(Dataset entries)

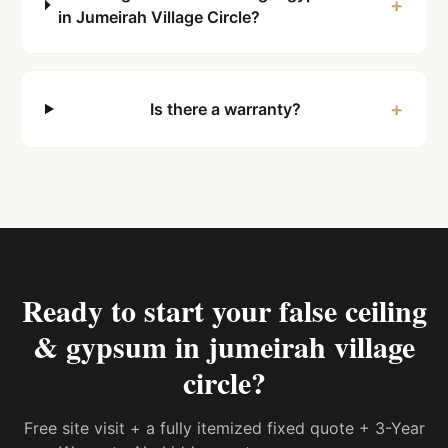
+
in Jumeirah Village Circle?
+
Is there a warranty?
Ready to start your
false ceiling
& gypsum in jumeirah village
circle
?
Free site visit + a fully itemized fixed quote + 3-Year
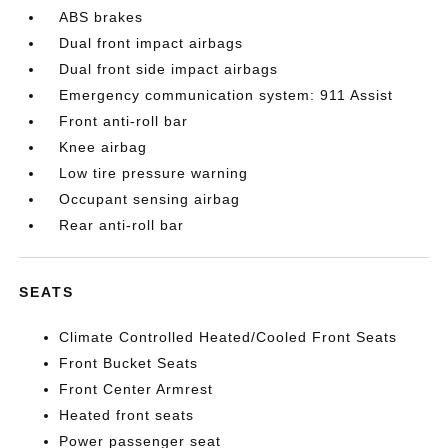
ABS brakes
Dual front impact airbags
Dual front side impact airbags
Emergency communication system: 911 Assist
Front anti-roll bar
Knee airbag
Low tire pressure warning
Occupant sensing airbag
Rear anti-roll bar
SEATS
Climate Controlled Heated/Cooled Front Seats
Front Bucket Seats
Front Center Armrest
Heated front seats
Power passenger seat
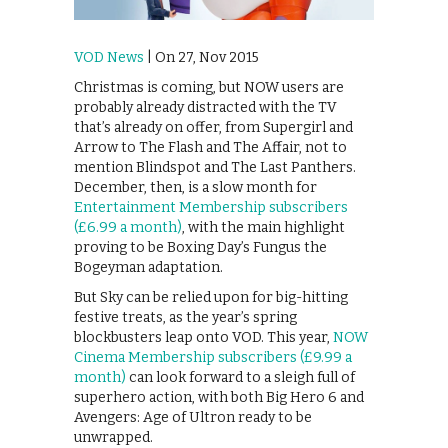
VOD News
| On 27, Nov 2015
Christmas is coming, but NOW users are
probably already distracted with the TV
that’s already on offer, from Supergirl and
Arrow to The Flash and The Affair, not to
mention Blindspot and The Last Panthers.
December, then, is a slow month for
Entertainment Membership subscribers
(£6.99 a month)
, with the main highlight
proving to be Boxing Day’s Fungus the
Bogeyman adaptation.
But Sky can be relied upon for big-hitting
festive treats, as the year’s spring
blockbusters leap onto VOD. This year,
NOW
Cinema Membership subscribers (£9.99 a
month)
can look forward to a sleigh full of
superhero action, with both Big Hero 6 and
Avengers: Age of Ultron ready to be
unwrapped.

#### [Problem details]
Revise the records above so that every "Membership" becomes "Plan" and all other text stays the same. Leave the pictures out of your answer.

#### [Answer to this problem]
+
in Jumeirah Village Circle?
+
Is there a warranty?
Ready to start your
false ceiling
& gypsum in jumeirah village
circle
?
Free site visit + a fully itemized fixed quote + 3-Year
ABS brakes
Dual front impact airbags
Dual front side impact airbags
Emergency communication system: 911 Assist
Front anti-roll bar
Knee airbag
Low tire pressure warning
Occupant sensing airbag
Rear anti-roll bar
SEATS
Climate Controlled Heated/Cooled Front Seats
Front Bucket Seats
Front Center Armrest
Heated front seats
Power passenger seat
VOD News
| On 27, Nov 2015
Christmas is coming, but NOW users are
probably already distracted with the TV
that’s already on offer, from Supergirl and
Arrow to The Flash and The Affair, not to
mention Blindspot and The Last Panthers.
December, then, is a slow month for
Entertainment Plan subscribers
(£6.99 a month)
, with the main highlight
proving to be Boxing Day’s Fungus the
Bogeyman adaptation.
But Sky can be relied upon for big-hitting
festive treats, as the year’s spring
blockbusters leap onto VOD. This year,
NOW
Cinema Plan subscribers (£9.99 a
month)
can look forward to a sleigh full of
superhero action, with both Big Hero 6 and
Avengers: Age of Ultron ready to be
unwrapped.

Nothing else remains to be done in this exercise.